**EXERCISE INSTRUCTIONS**
All that is needed is the listing, transcribed exactly and in full.
(SOURCE INFORMATION)
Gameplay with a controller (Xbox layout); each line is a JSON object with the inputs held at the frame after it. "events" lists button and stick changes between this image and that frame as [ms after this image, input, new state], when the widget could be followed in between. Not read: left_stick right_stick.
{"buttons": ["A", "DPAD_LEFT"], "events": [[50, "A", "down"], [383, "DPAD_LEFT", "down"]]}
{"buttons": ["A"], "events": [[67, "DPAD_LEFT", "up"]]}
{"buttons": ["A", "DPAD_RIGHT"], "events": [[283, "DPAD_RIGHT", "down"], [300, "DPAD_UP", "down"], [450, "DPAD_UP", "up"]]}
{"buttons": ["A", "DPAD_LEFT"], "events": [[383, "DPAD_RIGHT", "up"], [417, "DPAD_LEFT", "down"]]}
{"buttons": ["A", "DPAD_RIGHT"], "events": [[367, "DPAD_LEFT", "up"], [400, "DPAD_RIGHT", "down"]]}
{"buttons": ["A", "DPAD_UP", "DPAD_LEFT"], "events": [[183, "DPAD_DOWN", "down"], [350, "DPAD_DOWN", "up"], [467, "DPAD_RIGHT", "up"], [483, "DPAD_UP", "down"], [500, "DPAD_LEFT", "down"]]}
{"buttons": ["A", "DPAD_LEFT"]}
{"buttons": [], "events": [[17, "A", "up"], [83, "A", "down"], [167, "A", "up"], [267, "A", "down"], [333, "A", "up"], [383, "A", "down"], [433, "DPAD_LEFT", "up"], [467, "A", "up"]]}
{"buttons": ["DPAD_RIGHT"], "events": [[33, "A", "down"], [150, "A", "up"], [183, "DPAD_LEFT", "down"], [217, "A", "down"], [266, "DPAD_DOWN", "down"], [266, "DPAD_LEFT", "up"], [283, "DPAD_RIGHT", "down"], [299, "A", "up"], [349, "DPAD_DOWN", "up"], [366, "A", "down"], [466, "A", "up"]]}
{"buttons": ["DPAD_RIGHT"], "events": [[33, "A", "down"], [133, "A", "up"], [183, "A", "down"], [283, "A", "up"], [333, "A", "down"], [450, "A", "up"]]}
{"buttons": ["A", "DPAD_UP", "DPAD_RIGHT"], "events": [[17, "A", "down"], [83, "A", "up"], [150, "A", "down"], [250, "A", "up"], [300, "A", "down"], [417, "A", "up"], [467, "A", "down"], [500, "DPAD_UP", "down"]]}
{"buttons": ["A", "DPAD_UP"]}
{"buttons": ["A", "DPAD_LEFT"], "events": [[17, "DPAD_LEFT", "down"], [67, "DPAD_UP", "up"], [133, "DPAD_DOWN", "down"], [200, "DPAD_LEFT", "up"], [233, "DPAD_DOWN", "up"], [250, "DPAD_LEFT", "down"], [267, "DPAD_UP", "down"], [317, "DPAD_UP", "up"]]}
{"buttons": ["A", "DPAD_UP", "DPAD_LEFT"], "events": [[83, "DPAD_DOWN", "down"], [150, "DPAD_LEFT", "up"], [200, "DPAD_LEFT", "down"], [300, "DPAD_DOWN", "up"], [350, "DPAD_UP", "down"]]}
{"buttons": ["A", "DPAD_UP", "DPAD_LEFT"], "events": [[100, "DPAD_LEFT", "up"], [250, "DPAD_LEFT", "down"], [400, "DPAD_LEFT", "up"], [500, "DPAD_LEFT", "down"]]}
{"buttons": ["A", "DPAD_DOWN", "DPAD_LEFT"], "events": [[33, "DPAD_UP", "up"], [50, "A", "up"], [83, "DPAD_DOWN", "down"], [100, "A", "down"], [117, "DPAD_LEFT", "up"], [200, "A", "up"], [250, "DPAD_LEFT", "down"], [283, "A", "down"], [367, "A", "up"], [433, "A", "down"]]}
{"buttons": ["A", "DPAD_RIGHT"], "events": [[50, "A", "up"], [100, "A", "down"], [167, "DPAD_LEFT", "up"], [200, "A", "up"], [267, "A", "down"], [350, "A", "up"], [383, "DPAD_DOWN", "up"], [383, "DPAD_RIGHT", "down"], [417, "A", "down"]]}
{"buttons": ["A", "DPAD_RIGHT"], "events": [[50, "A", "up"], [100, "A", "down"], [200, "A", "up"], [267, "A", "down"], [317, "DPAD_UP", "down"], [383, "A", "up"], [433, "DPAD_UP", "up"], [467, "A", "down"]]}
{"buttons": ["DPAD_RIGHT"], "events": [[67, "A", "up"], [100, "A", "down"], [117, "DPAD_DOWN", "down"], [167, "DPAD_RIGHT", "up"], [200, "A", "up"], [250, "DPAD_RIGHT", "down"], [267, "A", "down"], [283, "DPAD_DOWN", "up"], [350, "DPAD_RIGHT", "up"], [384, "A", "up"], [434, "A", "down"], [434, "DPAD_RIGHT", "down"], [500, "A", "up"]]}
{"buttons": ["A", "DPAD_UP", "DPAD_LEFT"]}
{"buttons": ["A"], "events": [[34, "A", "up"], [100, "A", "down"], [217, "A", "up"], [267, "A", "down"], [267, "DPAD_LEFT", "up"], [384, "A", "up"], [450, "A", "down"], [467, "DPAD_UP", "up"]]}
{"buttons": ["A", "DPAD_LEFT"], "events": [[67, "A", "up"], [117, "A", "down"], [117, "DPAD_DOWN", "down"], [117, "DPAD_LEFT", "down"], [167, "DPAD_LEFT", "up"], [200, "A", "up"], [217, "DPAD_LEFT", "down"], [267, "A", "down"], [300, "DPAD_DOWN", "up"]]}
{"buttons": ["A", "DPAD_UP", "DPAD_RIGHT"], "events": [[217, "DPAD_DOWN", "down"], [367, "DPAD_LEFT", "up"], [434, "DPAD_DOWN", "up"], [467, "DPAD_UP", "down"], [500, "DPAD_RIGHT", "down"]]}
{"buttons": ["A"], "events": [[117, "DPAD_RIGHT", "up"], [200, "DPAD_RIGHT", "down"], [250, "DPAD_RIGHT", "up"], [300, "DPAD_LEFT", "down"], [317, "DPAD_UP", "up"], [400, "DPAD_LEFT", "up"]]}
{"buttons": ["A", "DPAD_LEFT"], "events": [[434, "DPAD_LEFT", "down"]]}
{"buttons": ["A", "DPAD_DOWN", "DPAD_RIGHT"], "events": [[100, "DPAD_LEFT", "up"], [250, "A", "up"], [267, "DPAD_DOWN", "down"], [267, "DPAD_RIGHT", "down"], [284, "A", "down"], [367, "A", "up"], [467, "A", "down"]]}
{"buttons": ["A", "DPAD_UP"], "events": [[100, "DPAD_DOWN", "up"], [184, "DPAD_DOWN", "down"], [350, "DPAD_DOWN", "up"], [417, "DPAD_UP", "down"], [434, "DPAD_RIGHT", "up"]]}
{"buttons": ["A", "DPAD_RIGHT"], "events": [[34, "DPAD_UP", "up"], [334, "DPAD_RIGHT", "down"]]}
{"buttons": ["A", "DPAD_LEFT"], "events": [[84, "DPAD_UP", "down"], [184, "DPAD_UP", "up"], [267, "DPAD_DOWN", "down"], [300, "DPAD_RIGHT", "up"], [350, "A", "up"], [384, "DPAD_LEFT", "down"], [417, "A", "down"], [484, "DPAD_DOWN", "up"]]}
(End SOURCE INFORMATION)
**SOLUTION FOR THIS EXERCISE**
Gameplay with a controller (Xbox layout); each line is a JSON object with the inputs held at the frame after it. "events" lists button and stick changes between this image and that frame as [ms after this image, input, new state], when the widget could be followed in between. Not read: left_stick right_stick.
{"buttons": ["A", "DPAD_LEFT"], "events": [[50, "A", "down"], [383, "DPAD_LEFT", "down"]]}
{"buttons": ["A"], "events": [[67, "DPAD_LEFT", "up"]]}
{"buttons": ["A", "DPAD_RIGHT"], "events": [[283, "DPAD_RIGHT", "down"], [300, "DPAD_UP", "down"], [450, "DPAD_UP", "up"]]}
{"buttons": ["A", "DPAD_LEFT"], "events": [[383, "DPAD_RIGHT", "up"], [417, "DPAD_LEFT", "down"]]}
{"buttons": ["A", "DPAD_RIGHT"], "events": [[367, "DPAD_LEFT", "up"], [400, "DPAD_RIGHT", "down"]]}
{"buttons": ["A", "DPAD_UP", "DPAD_LEFT"], "events": [[183, "DPAD_DOWN", "down"], [350, "DPAD_DOWN", "up"], [467, "DPAD_RIGHT", "up"], [483, "DPAD_UP", "down"], [500, "DPAD_LEFT", "down"]]}
{"buttons": ["A", "DPAD_LEFT"]}
{"buttons": [], "events": [[17, "A", "up"], [83, "A", "down"], [167, "A", "up"], [267, "A", "down"], [333, "A", "up"], [383, "A", "down"], [433, "DPAD_LEFT", "up"], [467, "A", "up"]]}
{"buttons": ["DPAD_RIGHT"], "events": [[33, "A", "down"], [150, "A", "up"], [183, "DPAD_LEFT", "down"], [217, "A", "down"], [266, "DPAD_DOWN", "down"], [266, "DPAD_LEFT", "up"], [283, "DPAD_RIGHT", "down"], [299, "A", "up"], [349, "DPAD_DOWN", "up"], [366, "A", "down"], [466, "A", "up"]]}
{"buttons": ["DPAD_RIGHT"], "events": [[33, "A", "down"], [133, "A", "up"], [183, "A", "down"], [283, "A", "up"], [333, "A", "down"], [450, "A", "up"]]}
{"buttons": ["A", "DPAD_UP", "DPAD_RIGHT"], "events": [[17, "A", "down"], [83, "A", "up"], [150, "A", "down"], [250, "A", "up"], [300, "A", "down"], [417, "A", "up"], [467, "A", "down"], [500, "DPAD_UP", "down"]]}
{"buttons": ["A", "DPAD_UP"]}
{"buttons": ["A", "DPAD_LEFT"], "events": [[17, "DPAD_LEFT", "down"], [67, "DPAD_UP", "up"], [133, "DPAD_DOWN", "down"], [200, "DPAD_LEFT", "up"], [233, "DPAD_DOWN", "up"], [250, "DPAD_LEFT", "down"], [267, "DPAD_UP", "down"], [317, "DPAD_UP", "up"]]}
{"buttons": ["A", "DPAD_UP", "DPAD_LEFT"], "events": [[83, "DPAD_DOWN", "down"], [150, "DPAD_LEFT", "up"], [200, "DPAD_LEFT", "down"], [300, "DPAD_DOWN", "up"], [350, "DPAD_UP", "down"]]}
{"buttons": ["A", "DPAD_UP", "DPAD_LEFT"], "events": [[100, "DPAD_LEFT", "up"], [250, "DPAD_LEFT", "down"], [400, "DPAD_LEFT", "up"], [500, "DPAD_LEFT", "down"]]}
{"buttons": ["A", "DPAD_DOWN", "DPAD_LEFT"], "events": [[33, "DPAD_UP", "up"], [50, "A", "up"], [83, "DPAD_DOWN", "down"], [100, "A", "down"], [117, "DPAD_LEFT", "up"], [200, "A", "up"], [250, "DPAD_LEFT", "down"], [283, "A", "down"], [367, "A", "up"], [433, "A", "down"]]}
{"buttons": ["A", "DPAD_RIGHT"], "events": [[50, "A", "up"], [100, "A", "down"], [167, "DPAD_LEFT", "up"], [200, "A", "up"], [267, "A", "down"], [350, "A", "up"], [383, "DPAD_DOWN", "up"], [383, "DPAD_RIGHT", "down"], [417, "A", "down"]]}
{"buttons": ["A", "DPAD_RIGHT"], "events": [[50, "A", "up"], [100, "A", "down"], [200, "A", "up"], [267, "A", "down"], [317, "DPAD_UP", "down"], [383, "A", "up"], [433, "DPAD_UP", "up"], [467, "A", "down"]]}
{"buttons": ["DPAD_RIGHT"], "events": [[67, "A", "up"], [100, "A", "down"], [117, "DPAD_DOWN", "down"], [167, "DPAD_RIGHT", "up"], [200, "A", "up"], [250, "DPAD_RIGHT", "down"], [267, "A", "down"], [283, "DPAD_DOWN", "up"], [350, "DPAD_RIGHT", "up"], [384, "A", "up"], [434, "A", "down"], [434, "DPAD_RIGHT", "down"], [500, "A", "up"]]}
{"buttons": ["A", "DPAD_UP", "DPAD_LEFT"]}
{"buttons": ["A"], "events": [[34, "A", "up"], [100, "A", "down"], [217, "A", "up"], [267, "A", "down"], [267, "DPAD_LEFT", "up"], [384, "A", "up"], [450, "A", "down"], [467, "DPAD_UP", "up"]]}
{"buttons": ["A", "DPAD_LEFT"], "events": [[67, "A", "up"], [117, "A", "down"], [117, "DPAD_DOWN", "down"], [117, "DPAD_LEFT", "down"], [167, "DPAD_LEFT", "up"], [200, "A", "up"], [217, "DPAD_LEFT", "down"], [267, "A", "down"], [300, "DPAD_DOWN", "up"]]}
{"buttons": ["A", "DPAD_UP", "DPAD_RIGHT"], "events": [[217, "DPAD_DOWN", "down"], [367, "DPAD_LEFT", "up"], [434, "DPAD_DOWN", "up"], [467, "DPAD_UP", "down"], [500, "DPAD_RIGHT", "down"]]}
{"buttons": ["A"], "events": [[117, "DPAD_RIGHT", "up"], [200, "DPAD_RIGHT", "down"], [250, "DPAD_RIGHT", "up"], [300, "DPAD_LEFT", "down"], [317, "DPAD_UP", "up"], [400, "DPAD_LEFT", "up"]]}
{"buttons": ["A", "DPAD_LEFT"], "events": [[434, "DPAD_LEFT", "down"]]}
{"buttons": ["A", "DPAD_DOWN", "DPAD_RIGHT"], "events": [[100, "DPAD_LEFT", "up"], [250, "A", "up"], [267, "DPAD_DOWN", "down"], [267, "DPAD_RIGHT", "down"], [284, "A", "down"], [367, "A", "up"], [467, "A", "down"]]}
{"buttons": ["A", "DPAD_UP"], "events": [[100, "DPAD_DOWN", "up"], [184, "DPAD_DOWN", "down"], [350, "DPAD_DOWN", "up"], [417, "DPAD_UP", "down"], [434, "DPAD_RIGHT", "up"]]}
{"buttons": ["A", "DPAD_RIGHT"], "events": [[34, "DPAD_UP", "up"], [334, "DPAD_RIGHT", "down"]]}
{"buttons": ["A", "DPAD_LEFT"], "events": [[84, "DPAD_UP", "down"], [184, "DPAD_UP", "up"], [267, "DPAD_DOWN", "down"], [300, "DPAD_RIGHT", "up"], [350, "A", "up"], [384, "DPAD_LEFT", "down"], [417, "A", "down"], [484, "DPAD_DOWN", "up"]]}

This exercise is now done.